What is the fairest economic system

Is it all fair in this country? What a question most will answer. Of course not, on the contrary. The fact that the differences between above and below are getting bigger and the conditions in Germany more and more unfair, that is taken for granted in the public opinion of the republic. On the other hand, there is less clarity when it comes to what a fair distribution of income would look like. Very few want, if you ask them, that everyone deserves the same regardless of what they do. But what distribution of income is fair then? There are starkly different views on this among economists. For some, inequality is bad per se (Thomas Piketty became famous with the topic), for others inequality is not a problem at all because they rely on the poor indirectly benefiting from the wealth of the rich ("trickle-down effect") .

The argument is inevitable because justice cannot be measured. What someone considers fair is always a question of judgment, and that has changed fundamentally in the course of history. God saved Noah and his family during the Flood because he recognized him as "righteous" (Genesis 7: 1). That simply meant: Noah had kept the commandments of God. In the Middle Ages, Thomas Aquinas demanded that a fair wage be paid according to the "status", i.e. the social position of the person paid. For the conservative Italian theologians Luigi Taparelli and Antonio Rosmini who used the term in the 19th century social Having invented justice, they wanted everyone to get what was "due" to them. This has nothing to do with the current usage of the word.

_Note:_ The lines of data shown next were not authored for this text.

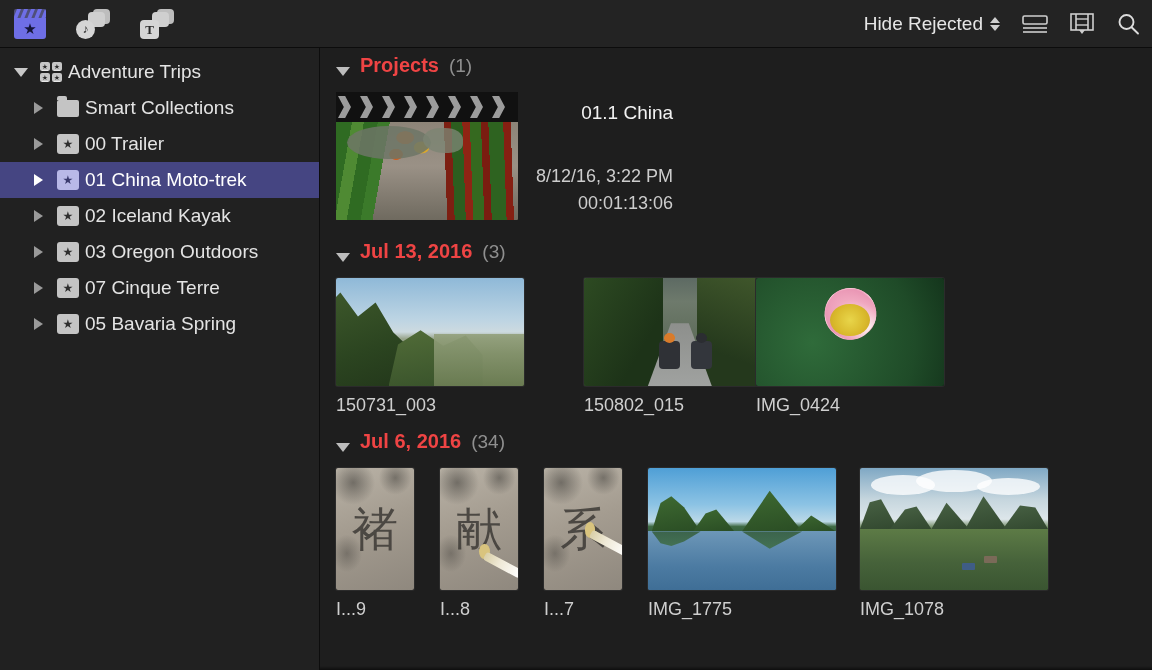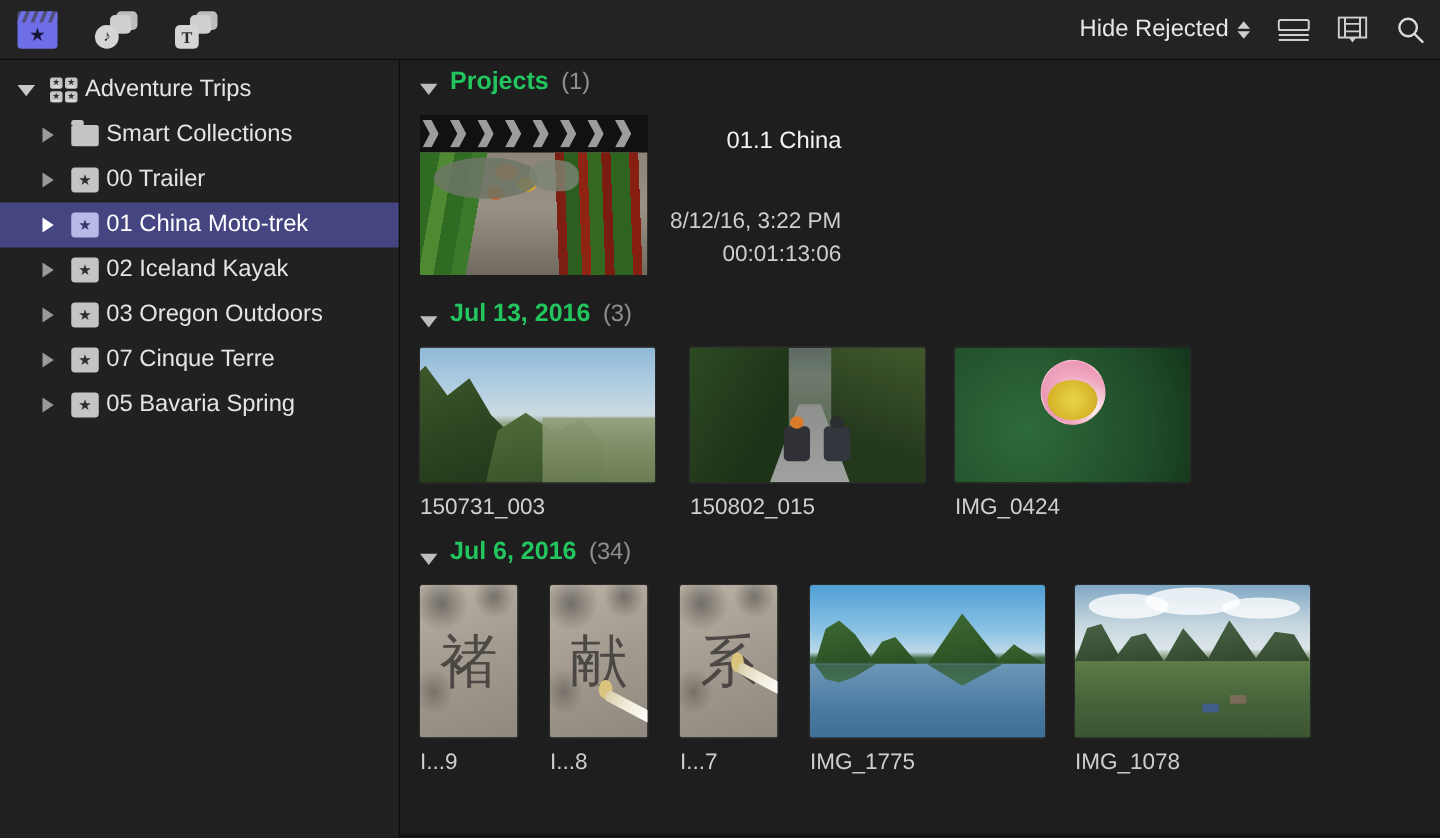--- a/index.html
+++ b/index.html
@@ -171,21 +171,21 @@
   }
   .grp-head {
     display: flex; align-items: baseline; gap: 10px;
     height: 40px; padding-top: 6px; box-sizing: border-box;
   }
   .grp-tri {
     width: 0; height: 0; align-self: center;
     border-left: 7px solid transparent; border-right: 7px solid transparent;
     border-top: 9px solid #bdbdbd;
   }
-  .grp-title { font-size: 20px; font-weight: bold; color: #22c55e; }
+  .grp-title { font-size: 20px; font-weight: bold; color: #ef4444; }
   .grp-count { font-size: 19px; color: #8f8f8f; }
 
   
   .proj { display: flex; gap: 18px; margin-top: 4px; }
   .proj-thumb {
     width: 182px; height: 128px; position: relative; overflow: hidden;
     background: #111; border-radius: 1px;
   }
   .sprocket {
     position: absolute; left: 0; top: 0; width: 100%; height: 30px;
@@ -553,31 +553,31 @@
         </div>
       </div>
 
       <div class="grp-head" style="margin-top:14px">
         <span class="grp-tri"></span>
         <span class="grp-title">Jul 13, 2016</span>
         <span class="grp-count">(3)</span>
       </div>
 
       <div class="clip-row">
-        <div class="clip" style="width:216px">
+        <div class="clip" style="width:248px">
           <div class="clip-thumb t-mtn" style="width:188px;height:108px">
             <span class="sc"></span>
               <span class="peakL"></span>
               <span class="ridge"></span>
               <span class="valley"></span>
           </div>
           <div class="clip-name">150731_003</div>
         </div>
 
-        <div class="clip" style="width:212px">
+        <div class="clip" style="width:172px">
           <div class="clip-thumb t-road" style="width:188px;height:108px">
             <span class="sc"></span>
               <span class="tree-l"></span>
               <span class="tree-r"></span>
               <span class="road"></span>
             <span class="rider1"></span>
               <span class="rider2"></span>
               <span class="helm1"></span>
               <span class="helm2"></span>
           </div>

Today there is not only "social justice", but also "gender justice", "fair" language and much more. The dispute about a "fair" distribution of income goes on and on. That will probably not change in the foreseeable future either. But perhaps it is possible to argue a little more informed than today about the subject. A study that three economists have just published in Munich could contribute to this ("Measuring Unfair Inequality: Reconciling Equality of Opportunity and Freedom from Poverty, CESifo Working Paper No. 7119). The authors, Paul Hufe and Andreas Peichl from the Ifo Institute and Ravi Kanbur from Cornell University, as the title suggests, is looking for a "fair" distribution of income.

Inequality, according to the initial thesis of the authors, is not a problem as such - as long as it does not become unfair. Inequality is fair when it has been created by factors that individuals themselves can influence, such as personal performance or professional qualifications. On the other hand, it becomes unfair when a large number of people slide into poverty. Statistically, when they have less than 60 percent of the median income available. It is also unfair when inequality is heavily dependent on things that are beyond the control of the individual: the professions of the parents, their education, gender or migration background.

The example of America is very instructive. Economist Hufe says: "In the USA, from the 1990s onwards, development has actually been driven more by unjust factors, ergo either poverty or injustice." One can only say something about the causes to a limited extent, but it is plausible to assume that this is also a late consequence of the deregulation in the 1980s. For example: "If you cut public welfare programs, the scope of (poorer) parents to make financial investments in the education of their children decreases. If, as a result, those children achieve worse results in the labor market than children from richer parental homes, the state translates into Austerity policies directly into an increase in injustice of opportunity.

In Europe, income is most fairly distributed in the Netherlands

The researchers summarize their results in country tables. Within Europe, income is distributed most fairly in the Netherlands. Only 7.0 percent of the differences there are unfair. So only a few Dutch people live in poverty, and very many can increase their income through their own efforts. At 31.6 percent, income is distributed particularly unfairly in Italy. That is because there are proportionally very many poor there. With 11.6 percent unfair distribution, Germany is still comparatively cheap. The numbers for the United States are noteworthy. Here the researchers had data going back to 1969. At that time, the USA was in the midfield internationally with an unfair distribution of 16.6 percent. After 1996, however, the number rose sharply and landed in 2012, the last documented year, at 32.6 percent, which puts the USA at the top when it comes to unfairness.

The researchers' numbers certainly cannot be translated directly into practical policy; they are based on model calculations and very special assumptions. But with them you can let the air out of speech bubbles. What use is the formula invented by the "Occupy Wall Street" movement of the "one percent" of the super-rich who allegedly face the remaining "99 percent" of humanity, if the opportunities are unevenly distributed within this 99 percent? Nor does inequality necessarily result in poverty. If so, you have to fight them specifically, but not "the" inequality. And if you want "equal opportunities", like the authors, then you have to talk less about redistribution than about sufficient daycare centers, better schools, better educational qualifications and help in building up your assets, just old-fashioned.